We can estimate the number of bottleneck disjoint overlay paths available in the wild by observing that if two overlay paths have different end-to-end throughput at the same time, they should be bottleneck-disjoint (AC: assuming that the paths are run at capacity??). An analysis at Baidu looking at traffic from A to C, in conjunction with overlay paths from A → b → C, for all possible values of A, b, and C, more than 95% of pairs were bottleneck disjoint.

An intractable problem?

BDS is a fully centralised near-optimal application-level overlay network. It uses a centralised controller periodically pulling information from all servers, updating overlay routing decisions, and pushing them out to agents running locally on servers. Centralised designs are somewhat out of fashion these days, so here are the four reasons BDS was designed this way:

  1. There are a huge number of possible inter-DC routing paths, making it difficult for individual servers to explore all possible paths based only on local measurements. With a global view it is possible to significantly improve performance.
  2. The long transfer times mean that BDS can tolerate a short delay in order to get better routing decisions from a centralised controller.
  3. Without coordination across overlay servers, it is difficult to avoid hotspots and prevent inter-DC multicast traffic having a negative impact on latency-sensitive traffic. This is simpler to handle with a centralised controller.
  4. Lower engineering complexity!

… the design of BDS performs a trade-off between incurring a small update delay in return for the near-optimal decisions brought by a centralized system. Thus, the key to striking such a favorable balance is a near-optimal routing algorithm that can update decisions in near realtime. At first glance, this in indeed intractable.

Why intractable? At each step, the algorithm must pick next hops for 10^5 data blocks across 10^4 servers. With fine-grained block partitioning and growth in the number of overlay paths through these servers, the problem grows exponentially. But all is not lost! BDS makes the problem tractable again but breaking it into two parts. First it chooses the set of blocks to be sent (scheduling), and then it makes routing decisions just for those blocks. Each of these problems can be solved efficiently and near optimally.

Scheduling

The key to do the scheduling (pick the subset of blocks) is to make sure that the subsequent data transmission can be done in the most efficient manner. Inspired by the “rarest-first” strategy in BitTorrent that tries to balance block availability, BDS adopts a simple-yet-efficient way of selecting the data blocks: for each cycle , BDS simply picks the subset of blocks with the least amount of duplicates. In other words, BDS generalizes the rarest-first approach by selecting a set of blocks in each cycle, instead of a copy of a single block.

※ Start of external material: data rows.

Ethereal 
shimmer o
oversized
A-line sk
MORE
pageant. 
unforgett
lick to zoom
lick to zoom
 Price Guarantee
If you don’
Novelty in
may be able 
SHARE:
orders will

(I had to read that paragraph a few times for it to sink in. If you consider the example we looked at earlier in this post, what the authors are saying is that they prefer to send e.g. blocks 1 and 2 in a given time step – a different block on each path – , rather than sending e.g. just block 1 along both paths)

Routing

The routing step decides the paths for the blocks selected by the scheduler, with a goal of maximising throughput. This is an instance of an integer multi-commodity flow (MCF) algorithm, which is known to be NP-complete. It in turn is made practical by splitting data into tens of thousands of fine-grained data blocks and then grouping those with the same source and destination, enabling efficient solving via linear programming.

Dynamic bandwidth separation

BDS monitors the aggregated bandwidth usage of all latency-sensitive flows on each inter-/intra-DC link and dynamically allocates bandwidth to multicast transfers. It uses 80% link utilisation as a safety threshold.

Evaluation

The key results from the evaluation (a combination of pilot deployment within Baidu, plus trace-driven simulation and microbenchmarking) are as follows:

  • BDS completes inter-DC multicast 3-5x faster than Baidu’s existing solutions, as well as other baselines used in industry
  • BDS significantly reduces the incidents of interference between bulk-data multicast traffic and latency sensitive traffic
  • BDS can scale to the traffic demand of Baidu, tolerate various failure scenarios, and achieve close to optimal flow completion time.